Postdoc position in deep probabilistic programming

by Fritz Henglein, May 25, 2023

We have an open postdoc position in deep probabilistic programming (DPP) at DIKU, University of Copenhagen, with a focus on programming language technology. The position is for one year and can be extended to two years. It is open immediately.

To inquire about the position or apply for it, please send your CV, your research interests, how you believe you can contribute to and benefit from the research program below, and one relevant research paper you have authored to Fritz Henglein, [email protected].

About DPP

Deep probabilistic programming combines programming with probability distributions as data and parameters that can be optimized to match observed outcomes by automatic differentiation (AD); it is essentially Bayesian inference plus deep learning in an expressive programming language.  

About AD

AD is of particular interest to us in this project. We are exploring DSL-based linear operator representations for derivatives that share the benefits of matrices (expressive algebra, easy parallelism-preserving adjoints for running ‘in reverse’, hardware-supported high-performance execution on GPUs, etc),  but avoid their prohibitive storage and execution costs at high dimension, without using so-called ‘jvp’ and ‘vjp’ representations of derivatives expressed in a general-purpose programming language, which is inherently tricky to analyze and optimize.  This is where we’ll need your help: Our hypothesis is that AD by aggressive almost-symbolic differentiation, clever symbolic representation (e.g. tensor product representation for low-rank matrices) of derivatives, followed by parallelism-preserving transformation and optimization, and eventual compilation to a functional high-performance array programming language such as Futhark can provide execution performance advantages in a suitably constructed DSL. 

About PP 

Subsequently we’d like to add probability distributions/random variables as datatypes with exploitable algebraic properties to the DSL to implement efficient (Hamiltonian and Newtonian) probabilistic inference techniques that minimize the need for sampling to maximize computational performance.   

About applications 

The present project is driven by multiple applications in protein structure prediction, where computational efficiency is (still) a major bottleneck.  This is the targeted problem domain for this postdoc position.   The overall multilinear algebraic programming approach has broader applications, though, ranging from database query processing (‘vector spaces’ — actually modules — over Z as generalized relations) via machine learning (vector spaces over R) to quantum computation (vector spaces over C).

Required background 

Ideally you should have both 

  • a good mathematical grounding, specifically in (multi)linear algebra and in common vector spaces such as Hilbert spaces, and ideally also in probability theory for the probabilistic programming aspects, and 
  • in functional programming language technology for generating high-performance code.

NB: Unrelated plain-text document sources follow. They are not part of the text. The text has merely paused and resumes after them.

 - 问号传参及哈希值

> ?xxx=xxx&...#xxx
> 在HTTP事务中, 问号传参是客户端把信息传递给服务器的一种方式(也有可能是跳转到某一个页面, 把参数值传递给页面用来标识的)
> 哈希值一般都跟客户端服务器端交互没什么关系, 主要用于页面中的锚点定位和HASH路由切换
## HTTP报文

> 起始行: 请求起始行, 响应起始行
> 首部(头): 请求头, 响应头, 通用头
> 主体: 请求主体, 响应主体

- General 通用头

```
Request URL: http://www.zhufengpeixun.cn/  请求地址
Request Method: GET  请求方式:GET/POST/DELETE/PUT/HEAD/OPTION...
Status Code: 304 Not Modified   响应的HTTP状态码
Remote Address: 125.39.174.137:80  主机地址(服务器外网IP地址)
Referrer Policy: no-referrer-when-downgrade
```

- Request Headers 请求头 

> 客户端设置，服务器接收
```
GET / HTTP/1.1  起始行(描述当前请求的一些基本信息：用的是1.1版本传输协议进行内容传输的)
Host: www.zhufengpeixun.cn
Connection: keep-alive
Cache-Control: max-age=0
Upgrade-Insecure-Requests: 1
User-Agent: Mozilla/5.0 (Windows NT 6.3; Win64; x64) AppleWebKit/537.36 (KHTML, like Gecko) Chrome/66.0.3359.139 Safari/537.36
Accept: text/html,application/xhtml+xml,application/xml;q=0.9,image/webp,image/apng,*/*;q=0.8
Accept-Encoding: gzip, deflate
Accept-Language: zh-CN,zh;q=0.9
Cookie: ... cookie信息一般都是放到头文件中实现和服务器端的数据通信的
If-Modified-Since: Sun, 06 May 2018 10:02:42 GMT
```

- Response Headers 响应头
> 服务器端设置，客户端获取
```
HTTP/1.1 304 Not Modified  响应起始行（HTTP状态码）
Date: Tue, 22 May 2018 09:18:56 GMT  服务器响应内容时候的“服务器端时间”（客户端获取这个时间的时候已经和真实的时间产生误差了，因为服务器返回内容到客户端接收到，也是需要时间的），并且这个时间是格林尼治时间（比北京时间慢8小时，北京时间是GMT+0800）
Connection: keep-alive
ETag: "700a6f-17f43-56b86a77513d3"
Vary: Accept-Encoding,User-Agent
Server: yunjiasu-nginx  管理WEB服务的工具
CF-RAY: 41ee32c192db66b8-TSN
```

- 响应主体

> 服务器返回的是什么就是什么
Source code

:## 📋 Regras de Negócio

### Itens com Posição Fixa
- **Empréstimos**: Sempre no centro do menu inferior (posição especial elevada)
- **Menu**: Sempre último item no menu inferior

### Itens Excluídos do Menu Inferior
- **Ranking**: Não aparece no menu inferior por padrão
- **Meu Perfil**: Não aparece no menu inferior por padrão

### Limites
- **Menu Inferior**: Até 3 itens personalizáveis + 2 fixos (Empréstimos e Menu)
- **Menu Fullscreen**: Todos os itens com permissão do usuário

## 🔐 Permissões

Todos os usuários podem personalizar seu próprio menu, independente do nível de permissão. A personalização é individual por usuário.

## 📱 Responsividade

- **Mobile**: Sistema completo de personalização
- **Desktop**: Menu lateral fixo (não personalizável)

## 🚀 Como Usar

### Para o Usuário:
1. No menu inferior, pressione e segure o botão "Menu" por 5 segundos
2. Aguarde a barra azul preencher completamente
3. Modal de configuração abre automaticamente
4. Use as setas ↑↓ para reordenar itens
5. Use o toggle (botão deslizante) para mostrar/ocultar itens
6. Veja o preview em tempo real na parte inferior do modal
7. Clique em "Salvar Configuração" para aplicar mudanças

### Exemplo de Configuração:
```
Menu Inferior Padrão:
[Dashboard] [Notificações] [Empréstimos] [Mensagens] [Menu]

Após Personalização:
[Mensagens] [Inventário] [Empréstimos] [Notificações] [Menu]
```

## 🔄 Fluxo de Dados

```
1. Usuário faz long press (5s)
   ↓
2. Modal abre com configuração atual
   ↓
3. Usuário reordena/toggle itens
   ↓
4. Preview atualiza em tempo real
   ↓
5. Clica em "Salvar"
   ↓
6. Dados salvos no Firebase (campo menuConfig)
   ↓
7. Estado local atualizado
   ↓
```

The reason is that the former is not a goal by itself —we aim for very high performance in practice, the generated code really has to run very fast — and the latter by itself will make the optimization ideas seem mysterious since they exploit the former in nonobvious ways. 

No particular background in bioinformatics, proteins or such is required.  If you have some, wonderful; but we have plenty of expertise in the team that you can draw on.

About employment terms

The position can be started as soon as the paperwork is done after an employment offer has been made and accepted, which may be weeks to months, depending on your citizenship.  The salary is according to the standard Danish union contract for academics.  Including mandatory contribution to your own pension account, it can be expected to be between DKK 40,000 and DKK 50,000 /month before income taxes.  The actual amount depends on formal qualifications and seniority.  

About the project team, DIKU, UCPH and Copenhagen

The project, deep probabilistic programming for protein structure prediction, is funded by the Danish Research Council and hosted by the Programming Language and Theory of Computation (PLTC) section at the Department of Computer Science (DIKU) at the University of Copenhagen (UCPH).  It is led by Thomas Hamelryck (Department of Biology and DIKU) and Fritz Henglein (DIKU) and is performed in collaboration with and in close proximity to the Futhark high-performance functional programming language research group.  DIKU is located on the North Campus of UCPH, next to the largest park in Copenhagen.  Copenhagen is routinely ranked as one of the most livable cities in the world.  You’ll have the opportunity to gather teaching qualifications during the second postdoc year, and UCPH is usually ranked as one of the better or even best universities in Europe so that we — and you — can contribute effectively to your academic career.